Semih İdiz

Semih İdiz

sidiz@milliyet.com.tr

Tüm Yazıları

Anayasa Mahkemesi Başkanvekili’nin bile “Kıyamet kopacak” öngörüsünde bulunduğu Türkiye’de olumlu haberlere hasret kaldık. Zamanında Cumhuriyet’te birlikte çalıştığım Mustafa Balbay’ın serbest kalması bu nedenle bizi memnun etti.
Bizim de gazetecilikten başka bir faaliyette bulunmadığına inandığımız dostumuzun tüm suçlamalardan aklanacağına inanıyoruz. Dünya görüşlerimiz farklı olsa da Mustafa ile ilişkilerimiz hep dostluk çerçevesinde kalmıştır. Uygar insanlar arasında olması gereken de budur.
İşte bu noktada dün okuduğumuz bir diğer memnuniyet verici habere dayanarak Türk-Ermeni ilişkilerine geçmek istiyorum. Karşılıklı olarak yöneltilen ağır suçlamalar, aslında birbirine çok benzeyen bu iki milletin geliştirebilecekleri uygar ilişkileri zehirlemiştir.
Karamsarlığı dağıtan fotoğraf
Cumhurbaşkanı Gül’ü, Azeri ve Ermeni cumhurbaşkanlarının koluna girmiş olarak gösteren samimi fotoğraf bu karamsarlığı bir an için dağıtmıştır. Cumhurbaşkanı Sarkisyan’ın Gül’ü, Türkiye-Ermenistan milli maçı için Erivan’a davet etmesi ise umutları beslemiştir.
Astana’nın Kazakistan’ın başkenti oluşunun 10. yıldönümünün kutlama töreninde çekilen bu fotoğraf, elbette ki, sorunların birden çözüldüğü anlamına gelmez.

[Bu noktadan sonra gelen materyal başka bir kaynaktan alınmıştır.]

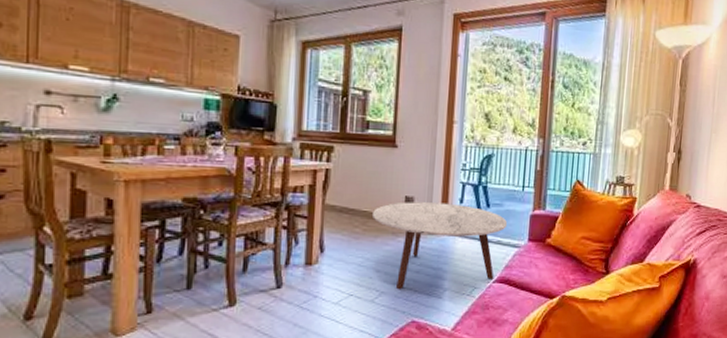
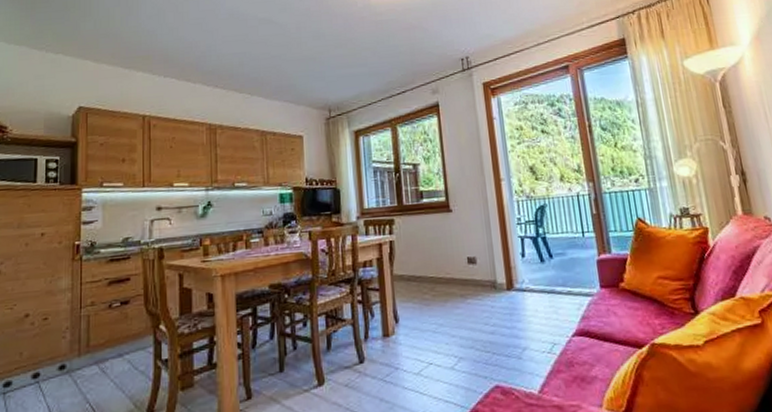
coffee table: present [373,202,508,290] -> none [439,258,575,354]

Bu daha çok bir özlemi yansıtıyor. İki ülke arasında barış için atılan her adımın malum çevrelerden gelecek husumetle karşılanacağı ise ortada.
Türkiye’de artık “Ergenekon bakış açısı” diye tanımlayabileceğimiz olgu, hem Orhan Pamuk davasında, hem de Boğaziçi Üniversitesi’nde yapılması engellenen “Ermeni Konferansı” çerçevesinde görülmüştü. O sırada sahnede olan bu bakış açısının başlıca temsilcilerinin şu anda Ergenekon soruşturması kapsamında olmaları da tesadüf değil.
Türkiye’de bu bakış açısının çok sayıda destekçisinin olması, hatta sözde sosyal demokrat olan ana muhalefet partisinin bile, Derya Sazak’ın ifadesiyle, “Ergenekon avukatlığı’na soyunması ise sorunun derinliğini gösteriyor.
Fakat sanılmasın ki bu tek taraflı bir sorun. Türkiye’deki Ergenekon bakış açısının Ermenistan’daki karşıtı da “Taşnak bakış açısıdır.” Bu intikamcı bakış açısı ise Türklerle Ermeniler arasındaki uzlaşma arayışlarının baş düşmanıdır.

Haberin Devamı

Cesur liderlik şart
Bu yüzden, bu bakış açısına sahip olan kişilerin hem Astana’da ortaya çıkan fotoğrafın yarattığı olumlu görüntüyü hem de Türkiye-Ermenistan milli maçı ile ortaya çıkabilecek dostluk görüntülerini bozmaya çalışacağından kuşku duymuyoruz.
Bize göre, Taşnaklar bu fırsatı kaçırmak istemezler. Dünya kanallarında gösterilecek bu maç sırasında mutlaka “Katil Türkler, 1915’in hesabını verin” türünden pankartlar açmak isteyecekler.
Türkiye’de oynanacak rövanş maçı sırasında da tribünlerde “Mademki Ermenisin, istemeden vermelisin” türünden pankartların açılması ise hayal gücünün ötesindeki şeylerden değil.
“Bir kırlangıç bahara delalet etmez” derler. Onun için Astana’dan çıkan olumlu görüntünün anlam kazanması için iki tarafın da cesur liderlik sergilemesi gerekecek. Gül ile Sarkisyan bunu yaparlarsa, bu da Azeri-Ermeni ilişkilerine olumlu yansırsa, tarihe geçerler.
Yoksa, bu fotoğraf da unutulup gider. Maçtan da kavga gürültü çıkar, o kadar.